Przesiadka z Golfa VII (variant)

Zaczęty przez floyd1981, 2020/03/15 17:11

Poprzedni wątek - Następny wątek

floyd1981

Witam


Stoję przed decyzją o zmianie auta. W sierpniu zdaję 4-letniego Golfika i mocno zastanawiam się na Tigiem. Myślę o 1.5 TSI i 150 km, w r-line (zew i wew) i mam kilka pytań. Jak sprawuje się DCC i 19 cali, czy przy tej wielkości felgi DCC jawi się jako konieczność (jestem z Łodzi, więc jakość dróg jest raczej kiepska), czy VW ogarnął już temat stuków (pytam zarówno o starsze autka, gdzie temat był zgłaszany, jak i te, które obecnie wyjeżdżają z fabryki - od razu napiszę, że starałem się przejrzeć wszystkie wątki dotyczące DCC), jak jakościowo wygląda Tig na tle Golfa VII (może ktoś z forumowiczów miał okazję bezpośredniego porównania), czy DSG przy 150 km w benzynie ma lagi, czy skrzynia szarpie przy zmianie biegów, jak z wyciszeniem auta przy prędkościach autostradowych ? Autko w konfigu raczej w bogatej opcji i przy wyłożeniu ponad 150 tysi chciałbym mieć spokojną głowę, że wybór jest oki.

Slavol

Chyba nic i nikt nie rozwieje Twoich wątpliwości w 100% - weź auto od dealera na weekend i musisz dojść do własnych wniosków. Ja przesiadłem się z Citroena do Tiga - nie celowałem w kompletne bajery typu DCC czy Rline (moje zdanie) - ale jestem mega zadowolony ze zmiany. Uważam, że warto - jednak jeśli faktycznie chcesz wydać powyżej 150k, a raczej skończy się bliżej 170k to lepiej samemu się przekonać czy warto. Dysponując takim budżetem uważam, że lepiej wziąć większy silnik niż DCC.

+++++

POLECENIA DO ZADAŃ —
1/ Wypisz wszystkie kwoty pieniędzy, które pojawiają się w wątku o przesiadce z Golfa VII, w brzmieniu użytym w tekście.
2/ Przytocz wiernie fragment wątku o przesiadce z Golfa VII, zaczynając od "Chyba nic i" i ciągnąc go aż do "silnik niż DCC.".
3/ Dopisz dalszy ciąg wątku o przesiadce z Golfa VII, zaczynając od miejsca, w którym się on kończy.

+++++

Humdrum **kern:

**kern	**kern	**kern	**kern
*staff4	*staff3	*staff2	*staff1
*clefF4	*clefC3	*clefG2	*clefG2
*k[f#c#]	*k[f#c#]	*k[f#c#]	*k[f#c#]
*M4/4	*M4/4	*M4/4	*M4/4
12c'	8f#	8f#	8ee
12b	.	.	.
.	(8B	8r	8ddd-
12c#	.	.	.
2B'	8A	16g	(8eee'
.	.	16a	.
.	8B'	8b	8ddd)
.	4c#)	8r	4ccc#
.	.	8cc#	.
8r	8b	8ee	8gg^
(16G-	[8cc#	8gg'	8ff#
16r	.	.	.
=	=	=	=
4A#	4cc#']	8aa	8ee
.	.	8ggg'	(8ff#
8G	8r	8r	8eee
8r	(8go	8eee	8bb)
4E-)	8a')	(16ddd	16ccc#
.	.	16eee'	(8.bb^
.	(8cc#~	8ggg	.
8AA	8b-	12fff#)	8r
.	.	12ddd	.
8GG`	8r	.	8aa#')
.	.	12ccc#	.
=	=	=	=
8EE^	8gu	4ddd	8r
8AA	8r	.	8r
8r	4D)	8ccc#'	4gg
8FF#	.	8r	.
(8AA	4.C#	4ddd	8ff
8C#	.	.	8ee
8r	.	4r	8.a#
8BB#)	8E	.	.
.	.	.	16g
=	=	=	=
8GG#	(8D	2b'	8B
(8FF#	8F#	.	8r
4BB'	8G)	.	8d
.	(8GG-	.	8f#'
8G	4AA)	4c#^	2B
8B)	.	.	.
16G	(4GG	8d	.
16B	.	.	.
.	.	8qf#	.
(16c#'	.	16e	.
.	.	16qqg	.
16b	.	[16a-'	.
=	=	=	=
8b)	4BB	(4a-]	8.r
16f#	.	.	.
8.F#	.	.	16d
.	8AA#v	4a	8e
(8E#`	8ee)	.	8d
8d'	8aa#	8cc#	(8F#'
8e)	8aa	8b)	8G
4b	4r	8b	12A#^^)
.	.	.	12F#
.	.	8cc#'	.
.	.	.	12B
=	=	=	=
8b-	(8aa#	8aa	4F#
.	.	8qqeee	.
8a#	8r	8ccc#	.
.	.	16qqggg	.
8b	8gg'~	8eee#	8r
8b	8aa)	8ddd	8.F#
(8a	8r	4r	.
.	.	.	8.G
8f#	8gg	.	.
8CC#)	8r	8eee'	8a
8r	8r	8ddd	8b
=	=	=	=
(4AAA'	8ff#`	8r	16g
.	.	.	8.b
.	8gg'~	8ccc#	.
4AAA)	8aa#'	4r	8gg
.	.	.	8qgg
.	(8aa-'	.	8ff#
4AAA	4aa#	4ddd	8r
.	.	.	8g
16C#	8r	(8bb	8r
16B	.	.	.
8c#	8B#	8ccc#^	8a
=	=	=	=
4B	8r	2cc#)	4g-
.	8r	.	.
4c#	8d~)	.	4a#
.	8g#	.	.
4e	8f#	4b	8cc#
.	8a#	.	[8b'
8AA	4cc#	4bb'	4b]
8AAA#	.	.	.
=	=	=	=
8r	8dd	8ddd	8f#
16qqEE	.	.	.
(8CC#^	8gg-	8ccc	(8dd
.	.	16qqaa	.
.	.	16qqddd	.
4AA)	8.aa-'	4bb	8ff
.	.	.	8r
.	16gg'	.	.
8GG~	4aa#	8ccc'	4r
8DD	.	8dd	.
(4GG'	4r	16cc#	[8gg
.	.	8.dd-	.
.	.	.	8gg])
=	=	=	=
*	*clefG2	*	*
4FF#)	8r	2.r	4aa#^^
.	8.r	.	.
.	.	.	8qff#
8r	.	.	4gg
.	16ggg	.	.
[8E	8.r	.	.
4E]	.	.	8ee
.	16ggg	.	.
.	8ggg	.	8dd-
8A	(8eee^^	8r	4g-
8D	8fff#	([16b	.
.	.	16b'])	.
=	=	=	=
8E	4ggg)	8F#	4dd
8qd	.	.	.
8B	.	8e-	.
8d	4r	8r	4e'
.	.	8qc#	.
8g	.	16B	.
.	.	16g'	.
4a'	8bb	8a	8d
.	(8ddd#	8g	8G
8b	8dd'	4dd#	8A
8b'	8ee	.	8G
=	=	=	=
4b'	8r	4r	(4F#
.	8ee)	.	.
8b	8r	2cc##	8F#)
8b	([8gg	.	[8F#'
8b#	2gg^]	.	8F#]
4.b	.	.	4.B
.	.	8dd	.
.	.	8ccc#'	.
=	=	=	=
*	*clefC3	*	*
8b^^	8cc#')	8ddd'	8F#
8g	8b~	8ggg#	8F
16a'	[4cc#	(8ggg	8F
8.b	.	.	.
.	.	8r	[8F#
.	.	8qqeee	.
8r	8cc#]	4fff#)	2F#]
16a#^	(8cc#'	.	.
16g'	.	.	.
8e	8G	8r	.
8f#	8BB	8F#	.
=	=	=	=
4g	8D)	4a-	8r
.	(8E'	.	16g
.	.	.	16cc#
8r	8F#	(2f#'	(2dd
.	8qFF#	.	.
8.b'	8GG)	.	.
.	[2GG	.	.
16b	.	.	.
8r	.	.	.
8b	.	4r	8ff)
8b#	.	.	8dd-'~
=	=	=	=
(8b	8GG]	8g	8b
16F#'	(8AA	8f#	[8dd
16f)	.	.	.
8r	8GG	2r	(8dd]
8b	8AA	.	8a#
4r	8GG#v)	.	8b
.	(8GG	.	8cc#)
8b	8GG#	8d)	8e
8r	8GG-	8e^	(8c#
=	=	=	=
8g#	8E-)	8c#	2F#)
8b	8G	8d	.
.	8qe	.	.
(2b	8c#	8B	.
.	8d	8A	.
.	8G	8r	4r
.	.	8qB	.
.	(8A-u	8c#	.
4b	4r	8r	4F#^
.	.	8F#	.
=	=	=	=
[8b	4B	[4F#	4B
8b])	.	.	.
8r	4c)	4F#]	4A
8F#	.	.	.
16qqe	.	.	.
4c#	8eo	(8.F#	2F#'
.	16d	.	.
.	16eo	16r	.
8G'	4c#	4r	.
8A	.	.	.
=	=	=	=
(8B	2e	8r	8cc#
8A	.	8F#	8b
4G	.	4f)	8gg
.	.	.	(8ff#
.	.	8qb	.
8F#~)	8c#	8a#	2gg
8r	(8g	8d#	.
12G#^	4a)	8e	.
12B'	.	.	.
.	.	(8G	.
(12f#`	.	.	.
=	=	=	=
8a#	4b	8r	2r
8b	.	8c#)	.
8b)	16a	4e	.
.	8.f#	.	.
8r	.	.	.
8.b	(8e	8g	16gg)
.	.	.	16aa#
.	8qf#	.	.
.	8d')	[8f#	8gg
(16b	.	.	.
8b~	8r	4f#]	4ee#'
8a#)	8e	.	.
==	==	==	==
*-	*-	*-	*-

+++++

ZESTAW ODPOWIEDZI —
1/
- ponad 150 tysi
- powyżej 150k
- bliżej 170k

2/
Chyba nic i nikt nie rozwieje Twoich wątpliwości w 100% - weź auto od dealera na weekend i musisz dojść do własnych wniosków. Ja przesiadłem się z Citroena do Tiga - nie celowałem w kompletne bajery typu DCC czy Rline (moje zdanie) - ale jestem mega zadowolony ze zmiany. Uważam, że warto - jednak jeśli faktycznie chcesz wydać powyżej 150k, a raczej skończy się bliżej 170k to lepiej samemu się przekonać czy warto. Dysponując takim budżetem uważam, że lepiej wziąć większy silnik niż DCC.

3/
floyd1981

Autko testowe mam już zamówione u dealera, niestety bez DCC i w 20 calach, dlatego też o zawieszeniu nic się nie dowiem. W testowym 190 koni i 4x4, więc i o silniku niewiele mi wiedzy wpadnie. Jeśli chodzi o dołożenie do mocniejszego silnika, to w moim przypadku nie wchodzi w grę, jeżdżę głównie po mieście (+ 2-3 wypady urlopowe i tu faktycznie odległości znaczne, ale brać mocniejszy silnik tylko dla tych okazji ?), na krótkich odcinkach, zatem nie skorzystam z 4x4 (po górach nie jeżdżę), ani nie wykorzystam potencjału 190 KM, jedyne co, to wzrośnie spalanie. Odnośnie jakości, to jasne, testowy da co nieco odpowiedzi w tym względzie (choć będzie on bez wewnętrznego r-line i tu pytanie, czy wewnętrzny daje coś extra w samej jakości - co zawiera oczywiście wiem), ale chodziło mi także o jakość w dłuższej perspektywie (wszelkie trzaski, stuki itp. ujawniające się wraz ze wzrostem km na liczniku).

arekp

@floyd1981 jeśli jesteś wrażliwy na dźwięki z zawieszenia, to Tiguan jest średnim pomysłem.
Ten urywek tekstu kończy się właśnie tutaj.